Ben işlerim için “yazlık” değil, daha çok “okyanustan esinlenen” derdim çünkü stilimin bu ilham ile Art Deco çizginin çok sofistike bir karışımı olduğunu düşünüyorum. Okyanusa yakın olmayı seviyorum; rahat ve özgür hissetmemi sağlıyor. Yakın bir zamanda Bodrum’a gittim ve çarpıldım. Çok yakın bir arkadaşım olan Güneş Mutlu bana yerel köşelerini gösterdi ve ben Bodrum’a âşık oldum. Capri’yi de severim. Tulum ise benim için çok özel bir yerdir ve 20 yıldır hep gider gelirim. Hayalimdeki yaz tatili günlük hayatım gibidir; kendime zaman ayırmayı severim ve kendimle ilgilenmek benim için çok önemlidir. Markam için çalıştığım kadar özel anlamda kendi üzerimde de çalışırım. Seyahatlerimde yanıma sınırlı sayıda kıyafet alırım. Plaja gidiyorsam çok basit ama şık kıyafetleri tercih ederim, siluetimi tanımlayan mücevherlerimdir.
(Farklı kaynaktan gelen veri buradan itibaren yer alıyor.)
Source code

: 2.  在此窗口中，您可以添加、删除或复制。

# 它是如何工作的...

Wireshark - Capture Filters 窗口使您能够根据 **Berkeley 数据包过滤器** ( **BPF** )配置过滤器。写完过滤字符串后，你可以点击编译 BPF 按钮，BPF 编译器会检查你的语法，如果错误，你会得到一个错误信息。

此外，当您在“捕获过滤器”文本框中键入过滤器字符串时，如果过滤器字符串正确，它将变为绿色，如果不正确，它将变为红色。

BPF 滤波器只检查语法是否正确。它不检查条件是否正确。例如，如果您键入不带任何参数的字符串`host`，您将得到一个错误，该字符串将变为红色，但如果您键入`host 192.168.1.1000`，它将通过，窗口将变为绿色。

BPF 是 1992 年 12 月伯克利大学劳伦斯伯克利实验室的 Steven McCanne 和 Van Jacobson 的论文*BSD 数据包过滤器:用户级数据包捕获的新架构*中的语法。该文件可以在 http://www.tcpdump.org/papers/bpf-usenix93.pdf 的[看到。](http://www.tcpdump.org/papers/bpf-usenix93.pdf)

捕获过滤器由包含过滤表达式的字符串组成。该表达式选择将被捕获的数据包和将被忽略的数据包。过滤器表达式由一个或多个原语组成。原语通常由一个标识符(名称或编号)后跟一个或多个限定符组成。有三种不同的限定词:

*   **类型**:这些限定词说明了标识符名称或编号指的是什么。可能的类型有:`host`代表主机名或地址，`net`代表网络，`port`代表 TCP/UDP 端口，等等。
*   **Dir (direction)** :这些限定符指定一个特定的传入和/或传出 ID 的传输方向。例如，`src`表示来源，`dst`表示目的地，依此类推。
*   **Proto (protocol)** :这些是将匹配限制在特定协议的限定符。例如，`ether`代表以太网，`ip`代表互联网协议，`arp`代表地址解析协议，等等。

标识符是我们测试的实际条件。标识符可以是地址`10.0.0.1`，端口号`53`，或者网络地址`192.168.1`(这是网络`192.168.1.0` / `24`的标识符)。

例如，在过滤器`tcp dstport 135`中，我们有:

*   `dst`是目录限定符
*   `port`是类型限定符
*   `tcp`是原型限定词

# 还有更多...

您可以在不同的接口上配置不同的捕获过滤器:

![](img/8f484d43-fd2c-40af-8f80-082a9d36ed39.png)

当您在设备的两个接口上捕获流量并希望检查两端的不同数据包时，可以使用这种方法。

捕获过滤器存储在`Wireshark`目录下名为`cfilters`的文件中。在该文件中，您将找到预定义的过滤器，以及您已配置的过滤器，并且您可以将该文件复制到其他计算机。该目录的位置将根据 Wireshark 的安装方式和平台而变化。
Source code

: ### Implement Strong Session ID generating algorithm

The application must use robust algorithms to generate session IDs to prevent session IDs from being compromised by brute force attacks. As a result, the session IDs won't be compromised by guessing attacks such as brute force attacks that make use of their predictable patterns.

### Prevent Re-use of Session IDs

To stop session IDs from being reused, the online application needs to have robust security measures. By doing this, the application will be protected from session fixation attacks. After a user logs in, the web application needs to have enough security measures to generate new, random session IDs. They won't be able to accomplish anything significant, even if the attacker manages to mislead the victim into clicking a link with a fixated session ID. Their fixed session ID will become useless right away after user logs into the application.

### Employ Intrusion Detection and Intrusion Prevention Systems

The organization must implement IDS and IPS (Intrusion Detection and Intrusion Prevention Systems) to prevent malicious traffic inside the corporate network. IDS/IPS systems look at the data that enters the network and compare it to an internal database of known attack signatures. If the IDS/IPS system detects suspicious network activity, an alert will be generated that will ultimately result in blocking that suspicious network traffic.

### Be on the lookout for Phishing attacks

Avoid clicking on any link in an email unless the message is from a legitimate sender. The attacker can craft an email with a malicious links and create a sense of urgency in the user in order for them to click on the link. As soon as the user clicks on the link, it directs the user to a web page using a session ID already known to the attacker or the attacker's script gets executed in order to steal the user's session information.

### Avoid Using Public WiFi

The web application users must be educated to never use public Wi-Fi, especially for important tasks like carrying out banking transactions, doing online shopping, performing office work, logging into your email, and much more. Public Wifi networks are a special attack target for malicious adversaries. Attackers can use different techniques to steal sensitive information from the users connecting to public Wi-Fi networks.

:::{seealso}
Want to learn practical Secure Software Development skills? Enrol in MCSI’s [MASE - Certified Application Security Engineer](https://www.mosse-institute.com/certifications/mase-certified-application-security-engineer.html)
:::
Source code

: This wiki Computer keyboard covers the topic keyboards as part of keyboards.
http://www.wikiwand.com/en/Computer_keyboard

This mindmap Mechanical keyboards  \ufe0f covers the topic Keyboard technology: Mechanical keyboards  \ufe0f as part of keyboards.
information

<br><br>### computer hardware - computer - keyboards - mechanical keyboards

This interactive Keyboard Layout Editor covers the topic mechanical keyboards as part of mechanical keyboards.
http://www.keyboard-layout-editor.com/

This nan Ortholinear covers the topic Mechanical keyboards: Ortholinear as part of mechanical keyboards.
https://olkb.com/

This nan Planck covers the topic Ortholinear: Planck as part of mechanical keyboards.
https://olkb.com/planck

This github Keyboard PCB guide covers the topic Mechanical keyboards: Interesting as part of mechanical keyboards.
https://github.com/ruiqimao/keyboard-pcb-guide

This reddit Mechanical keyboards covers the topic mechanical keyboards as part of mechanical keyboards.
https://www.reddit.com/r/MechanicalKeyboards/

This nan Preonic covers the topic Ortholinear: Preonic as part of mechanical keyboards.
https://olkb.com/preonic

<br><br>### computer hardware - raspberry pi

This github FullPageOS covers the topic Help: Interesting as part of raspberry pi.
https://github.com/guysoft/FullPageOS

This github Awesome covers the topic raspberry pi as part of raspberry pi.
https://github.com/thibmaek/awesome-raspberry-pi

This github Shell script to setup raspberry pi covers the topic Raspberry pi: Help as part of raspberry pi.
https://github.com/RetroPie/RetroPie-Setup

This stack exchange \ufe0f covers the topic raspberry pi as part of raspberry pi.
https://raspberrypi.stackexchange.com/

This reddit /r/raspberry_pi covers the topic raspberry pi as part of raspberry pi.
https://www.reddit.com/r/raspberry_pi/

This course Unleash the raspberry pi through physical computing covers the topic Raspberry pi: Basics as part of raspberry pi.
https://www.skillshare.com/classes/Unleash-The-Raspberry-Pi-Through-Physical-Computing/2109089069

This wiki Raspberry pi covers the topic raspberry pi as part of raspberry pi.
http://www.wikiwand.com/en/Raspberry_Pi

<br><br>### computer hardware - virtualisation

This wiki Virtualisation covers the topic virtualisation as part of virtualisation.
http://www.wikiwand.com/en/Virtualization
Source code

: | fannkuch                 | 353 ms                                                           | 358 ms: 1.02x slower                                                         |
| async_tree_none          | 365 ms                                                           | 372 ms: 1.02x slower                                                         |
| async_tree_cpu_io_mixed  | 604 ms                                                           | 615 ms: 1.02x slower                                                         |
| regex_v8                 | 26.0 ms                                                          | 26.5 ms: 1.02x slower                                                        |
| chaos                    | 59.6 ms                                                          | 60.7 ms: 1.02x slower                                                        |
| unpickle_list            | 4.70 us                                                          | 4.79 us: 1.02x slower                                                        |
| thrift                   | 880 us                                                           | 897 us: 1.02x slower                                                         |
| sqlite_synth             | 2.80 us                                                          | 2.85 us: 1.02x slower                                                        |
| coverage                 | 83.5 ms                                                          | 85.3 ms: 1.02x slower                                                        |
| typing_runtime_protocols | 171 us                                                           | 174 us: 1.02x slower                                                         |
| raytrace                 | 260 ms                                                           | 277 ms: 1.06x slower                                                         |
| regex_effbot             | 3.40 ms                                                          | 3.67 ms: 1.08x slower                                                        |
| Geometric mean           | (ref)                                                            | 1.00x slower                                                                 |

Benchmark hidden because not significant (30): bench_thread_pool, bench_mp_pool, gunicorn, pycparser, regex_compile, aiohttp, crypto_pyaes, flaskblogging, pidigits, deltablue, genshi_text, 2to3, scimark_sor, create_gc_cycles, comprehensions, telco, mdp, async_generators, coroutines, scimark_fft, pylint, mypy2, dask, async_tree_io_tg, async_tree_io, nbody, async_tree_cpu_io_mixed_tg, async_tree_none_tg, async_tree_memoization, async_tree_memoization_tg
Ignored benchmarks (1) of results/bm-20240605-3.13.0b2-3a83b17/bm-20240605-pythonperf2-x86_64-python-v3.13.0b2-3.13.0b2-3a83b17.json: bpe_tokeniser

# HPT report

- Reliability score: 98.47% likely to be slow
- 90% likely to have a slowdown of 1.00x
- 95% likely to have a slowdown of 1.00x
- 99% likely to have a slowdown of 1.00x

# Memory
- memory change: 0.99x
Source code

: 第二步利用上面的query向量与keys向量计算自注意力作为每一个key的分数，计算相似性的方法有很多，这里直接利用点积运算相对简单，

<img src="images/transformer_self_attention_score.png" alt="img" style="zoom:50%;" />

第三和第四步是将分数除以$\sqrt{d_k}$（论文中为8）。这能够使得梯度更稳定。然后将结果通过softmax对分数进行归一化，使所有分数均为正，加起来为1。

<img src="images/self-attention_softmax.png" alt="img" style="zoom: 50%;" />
Seyahat, ilham ve üretim sürecinizde büyük rol oynuyor. Türkiye’deki keşiflerinizden ve en yeni parçalarınızdan bahsedebilir misiniz?
Son birkaç yıldır Türkiye’de bulundum. Türkiye ile aramda bir bağ var gibi hissediyorum çünkü insanlar çok sıcakkanlı ve samimi, bu açıdan Meksikalılara benziyorlar. Benim için ilham, sahilde hindistancevizi kabuklarını toplamak ve onlara kristal kuvarstan oymalar yapmak kadar kolay. Örneğin; Ocak ayında bir yenilenme için arkadaşımın Tulum’daki Casa Violeta adlı oteline gittim ve beş gün boyunca yalınayak sadece sahilden odaya, odadan sahile gidip geldim ve otelden hiç çıkmadım. Evde olmak gibiydi ama o özgürlük hissi bana esin kaynağı oldu. Sadece yürüyüş yaptım, okyanus beni büyüledi, hindistancevizleri topladım ve onlardan bazılarını geçen hafta Hindistan’da isli kuvars kullanarak referans aldım. Bundan söz etmişken, Jaipur’daki oymacıları izlemekten son derece keyif alıyorum. 2008’den beri oturup onları izlerim ve her defasında yaptıkları işin ne kadar özel olduğunu fark ederim. Onlar olmadan bugün ben olmazdım. Onlara gerçekten hayranım ve saygı duyuyorum. Fotoğraf çekmenin ve tabii ki deniz kabuğu toplamanın da benim için ne kadar ilham verici olduğunu söylememe gerek dahi yok!